### PAGE EXTRACT
· · ·

The causes of severe neonatal morbidity (SNM) are multifactorial, although gestational age at birth is a major contributor to its development [1,2,3]. Whilst advances in obstetric, intrapartum and neonatal care have resulted in significant improvements in birth outcomes particularly a reduction in neonatal mortality, prevention of SNM remains challenging. Although it is known that SNM is associated with higher risk of perinatal death [1,2,3], some cohorts of infants are particularly vulnerable—those that are preterm, growth restricted or small or large for gestational age and those with hypoxic intrapartum events requiring operative birth. Maternal factors also appear to play a role in potentiating severe neonatal outcomes.

Late preterm (34⁺⁰–36⁺⁶ gestational weeks) and early term (37⁺⁰–38⁺⁶ gestational weeks) infants are at increased risk for morbidity and mortality compared to those born at term, [4,5,6,7] albeit with significantly lower risk than that of infants born < 32 gestational weeks [8,9]. Overall, preterm birth rates even in high-income countries (HIC) [2,3] continue to rise and it remains a very strong predictor of neonatal morbidity [3,10]. Late preterm birth in particular is a major contributor [11,12] accounting for up to 72% of all preterm births [13,14].

SNM continues to impose a significant burden on healthcare resources—these infants often require prolonged neonatal support and longer overall hospital stays. It is therefore important to understand the antecedents of severe neonatal morbidity in the late preterm and/or early term cohort as this may stimulate research and provide better understanding of preventative and therapeutic measures to minimize this healthcare burden. The aim of this study, therefore, was to identify risk factors for SNM in late preterm and early term infants.

2. Materials and Methods

This was a retrospective cohort study of non-anomalous, late preterm, and early term singleton infants born at the Mater Mother’s Hospital in Brisbane, Australia between January 2015 and May 2020.

· · ·

### DATASET EXTRACT
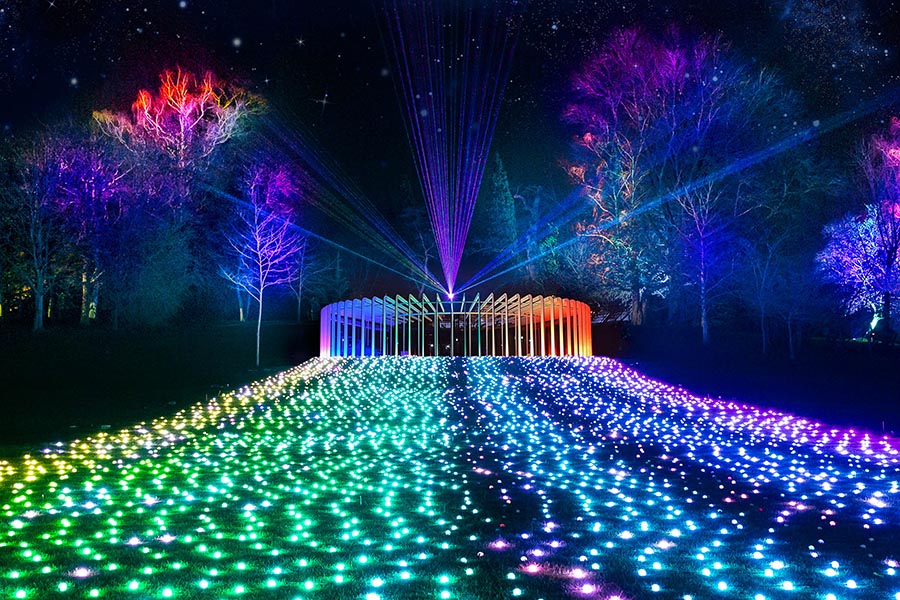
Find the location of a particular element. left section of lights is located at coordinates (189, 461).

· · ·

### TO DO
Rewrite the part of the passage on severe neonatal morbidity that begins at the words "The causes of" and stops after "severe neonatal outcomes.", replacing "perinatal death" with "perinatal mortality".

### SOLUTION TO THIS TASK
The causes of severe neonatal morbidity (SNM) are multifactorial, although gestational age at birth is a major contributor to its development [1,2,3]. Whilst advances in obstetric, intrapartum and neonatal care have resulted in significant improvements in birth outcomes particularly a reduction in neonatal mortality, prevention of SNM remains challenging. Although it is known that SNM is associated with higher risk of perinatal mortality [1,2,3], some cohorts of infants are particularly vulnerable—those that are preterm, growth restricted or small or large for gestational age and those with hypoxic intrapartum events requiring operative birth. Maternal factors also appear to play a role in potentiating severe neonatal outcomes.